Bereits zu Beginn zeigten sich nicht nur einige Politiker*innen, darunter auch Präsidiumsmitglieder, von den Mikrofonen überfordert, sondern offenbar auch von der Schweizer Pünktlichkeit. Carlotta Busenhart (SP) und Sophia Voncke (GLP) schafften es mit Verspätung in den Saal – Grund: ein Fahrstuhl, der kurzerhand stecken blieb. Peter Güttler (GLP) toppte das noch, indem er zu seiner eigenen Gegenrede zu spät erschien – ein Statement der besonderen Art!

Während die SVP und AL sogleich in einem verbalen Schlagabtausch versanken, wurde gleich mehrfach die Würde der deutschen Sprache angegriffen – insbesonders in den Vorwürfen von Bestechung und gekauften Stimmen. Weitere schwerwiegende Anschuldigungen wurden regelmässig geäussert, darunter auch eine Reaktion auf einen SVP-Vorstoss, der als „unauffälliger Versuch, die Todesstrafe wieder gesellschaftsfähig zu machen“, getarnt sein soll. Gabriel Pauli (FDP) setzte dem Ganzen noch die Krone auf, indem er Lionel Rupf (GLP) einfach „Lio“ nannte – ein Skandal, der möglicherweise tiefere politische Implikationen hat.

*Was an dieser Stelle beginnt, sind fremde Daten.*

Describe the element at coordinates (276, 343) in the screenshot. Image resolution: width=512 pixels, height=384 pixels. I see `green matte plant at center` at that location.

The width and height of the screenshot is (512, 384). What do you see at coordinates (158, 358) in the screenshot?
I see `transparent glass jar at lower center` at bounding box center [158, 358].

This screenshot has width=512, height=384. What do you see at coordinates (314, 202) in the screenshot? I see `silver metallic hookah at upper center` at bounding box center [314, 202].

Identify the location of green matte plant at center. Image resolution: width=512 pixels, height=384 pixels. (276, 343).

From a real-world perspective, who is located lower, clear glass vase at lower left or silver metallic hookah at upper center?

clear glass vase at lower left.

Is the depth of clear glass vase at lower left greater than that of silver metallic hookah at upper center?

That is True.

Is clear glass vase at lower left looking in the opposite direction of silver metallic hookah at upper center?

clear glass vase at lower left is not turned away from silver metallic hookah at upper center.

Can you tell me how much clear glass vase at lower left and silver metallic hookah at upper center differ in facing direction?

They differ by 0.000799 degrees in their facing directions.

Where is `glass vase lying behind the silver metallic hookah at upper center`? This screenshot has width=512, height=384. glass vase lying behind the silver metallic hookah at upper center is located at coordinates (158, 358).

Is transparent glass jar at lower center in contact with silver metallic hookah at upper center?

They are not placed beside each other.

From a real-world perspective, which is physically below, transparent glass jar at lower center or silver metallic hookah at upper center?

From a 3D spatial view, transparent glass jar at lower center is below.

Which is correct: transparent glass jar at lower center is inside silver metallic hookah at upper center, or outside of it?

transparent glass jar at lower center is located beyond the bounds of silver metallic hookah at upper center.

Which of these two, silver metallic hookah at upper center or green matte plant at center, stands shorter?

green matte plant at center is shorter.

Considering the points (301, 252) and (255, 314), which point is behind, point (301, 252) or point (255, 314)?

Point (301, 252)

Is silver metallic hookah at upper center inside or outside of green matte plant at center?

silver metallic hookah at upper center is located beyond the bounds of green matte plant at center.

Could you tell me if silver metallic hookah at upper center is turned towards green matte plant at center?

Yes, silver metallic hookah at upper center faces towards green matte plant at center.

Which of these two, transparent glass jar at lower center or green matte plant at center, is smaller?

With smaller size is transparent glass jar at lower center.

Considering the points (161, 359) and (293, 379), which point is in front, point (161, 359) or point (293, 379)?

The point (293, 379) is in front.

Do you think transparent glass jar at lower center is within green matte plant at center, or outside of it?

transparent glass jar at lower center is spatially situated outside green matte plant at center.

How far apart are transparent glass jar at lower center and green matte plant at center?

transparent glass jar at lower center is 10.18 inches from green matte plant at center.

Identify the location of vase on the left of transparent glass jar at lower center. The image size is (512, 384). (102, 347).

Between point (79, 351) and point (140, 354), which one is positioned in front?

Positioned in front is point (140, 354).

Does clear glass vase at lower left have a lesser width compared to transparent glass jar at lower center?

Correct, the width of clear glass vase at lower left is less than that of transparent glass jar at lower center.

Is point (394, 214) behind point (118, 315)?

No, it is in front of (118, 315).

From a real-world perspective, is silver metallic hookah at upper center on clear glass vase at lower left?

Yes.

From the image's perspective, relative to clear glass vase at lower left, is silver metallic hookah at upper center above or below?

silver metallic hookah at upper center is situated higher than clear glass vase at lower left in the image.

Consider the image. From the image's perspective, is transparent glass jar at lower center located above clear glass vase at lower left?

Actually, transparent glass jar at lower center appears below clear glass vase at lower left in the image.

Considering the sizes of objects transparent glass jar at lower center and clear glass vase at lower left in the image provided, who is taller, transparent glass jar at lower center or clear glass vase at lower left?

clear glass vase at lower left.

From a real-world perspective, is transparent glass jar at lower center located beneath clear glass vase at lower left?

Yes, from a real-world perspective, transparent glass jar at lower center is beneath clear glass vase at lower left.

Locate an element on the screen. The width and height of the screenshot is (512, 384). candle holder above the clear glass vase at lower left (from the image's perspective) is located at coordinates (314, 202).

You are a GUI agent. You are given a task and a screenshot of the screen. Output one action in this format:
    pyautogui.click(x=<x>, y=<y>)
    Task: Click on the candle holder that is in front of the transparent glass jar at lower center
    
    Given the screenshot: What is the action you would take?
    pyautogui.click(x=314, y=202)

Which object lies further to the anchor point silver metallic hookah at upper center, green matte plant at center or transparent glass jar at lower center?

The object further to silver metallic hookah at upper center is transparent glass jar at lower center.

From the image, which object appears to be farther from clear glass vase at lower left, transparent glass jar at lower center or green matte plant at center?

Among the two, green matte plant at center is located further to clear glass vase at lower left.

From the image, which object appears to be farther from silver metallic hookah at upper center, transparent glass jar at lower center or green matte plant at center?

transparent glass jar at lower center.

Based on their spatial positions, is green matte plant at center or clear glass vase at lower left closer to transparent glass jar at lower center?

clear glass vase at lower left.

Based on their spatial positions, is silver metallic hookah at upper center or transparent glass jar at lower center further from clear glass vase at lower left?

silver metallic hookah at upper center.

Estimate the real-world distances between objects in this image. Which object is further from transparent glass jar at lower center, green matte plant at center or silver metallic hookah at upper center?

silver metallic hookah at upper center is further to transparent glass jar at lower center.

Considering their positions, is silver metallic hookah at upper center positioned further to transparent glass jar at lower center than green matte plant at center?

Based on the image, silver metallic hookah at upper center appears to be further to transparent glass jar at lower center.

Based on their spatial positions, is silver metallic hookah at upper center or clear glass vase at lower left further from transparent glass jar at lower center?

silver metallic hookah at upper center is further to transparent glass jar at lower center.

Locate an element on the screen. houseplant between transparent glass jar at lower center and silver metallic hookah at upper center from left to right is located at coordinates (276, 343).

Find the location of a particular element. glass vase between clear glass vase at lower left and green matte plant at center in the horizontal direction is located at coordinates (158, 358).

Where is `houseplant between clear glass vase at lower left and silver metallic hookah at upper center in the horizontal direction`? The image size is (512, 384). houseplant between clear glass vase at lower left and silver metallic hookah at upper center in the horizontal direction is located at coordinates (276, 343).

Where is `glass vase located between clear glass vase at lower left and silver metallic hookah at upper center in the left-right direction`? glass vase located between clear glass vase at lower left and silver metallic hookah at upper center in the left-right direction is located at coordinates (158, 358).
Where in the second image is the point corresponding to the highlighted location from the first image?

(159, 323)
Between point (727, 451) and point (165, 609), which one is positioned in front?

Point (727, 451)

Diese freundschaftliche Floskel zeugt von unprofessionell engen Verhältnissen zwischen den beiden Politikern.

Die SVP glänzte als „Comedy-Truppe“, wie Marwin Grassmayr (AL) bei jeder Gelegenheit betonte, wobei nicht ganz klar wurde, ob sie sich ihrer eigenen Selbstinszenierung bewusst war. Während der ersten 3 Abstimmungen war die SVP-Mitglieder überzeugt davon, dass ihnen ganze 22 Stimmen zustehen, obwohl nur 21 Mitglieder*innen in ihren Bänken sassen.

Nicht nur rhetorisch, auch optisch wurde Stellung bezogen: SP, Grüne und AL überzeugten mit einer beeindruckenden farblichen Einheitlichkeit, passend zur Parteifarbe. Auch die Parteien auf der rechten Seite des Saals überzeugten mit professionellem Auftreten, zumindest was die Kleiderwahl betraf. Dennoch durften die (modischen) Ausreisser nicht fehlen, die quer durch die Parteienlandschaft zu finden waren: Vinzent Spiegel (SP) kombinierte Sozialismus mit Luxus – Burberry-Schal inklusive. Aron Peklak (Mitte) wirkte optisch wie ideologisch („nur weil ich rechts bin, darf ich trotzdem sagen, was ich will“) wie ein SVP-Anwärter. Gian Siepen, FDP-Mitglied mit rebellischem Geist, stimmte munter gegen den parteiinternen Konsens - ein wahrer Freigeist!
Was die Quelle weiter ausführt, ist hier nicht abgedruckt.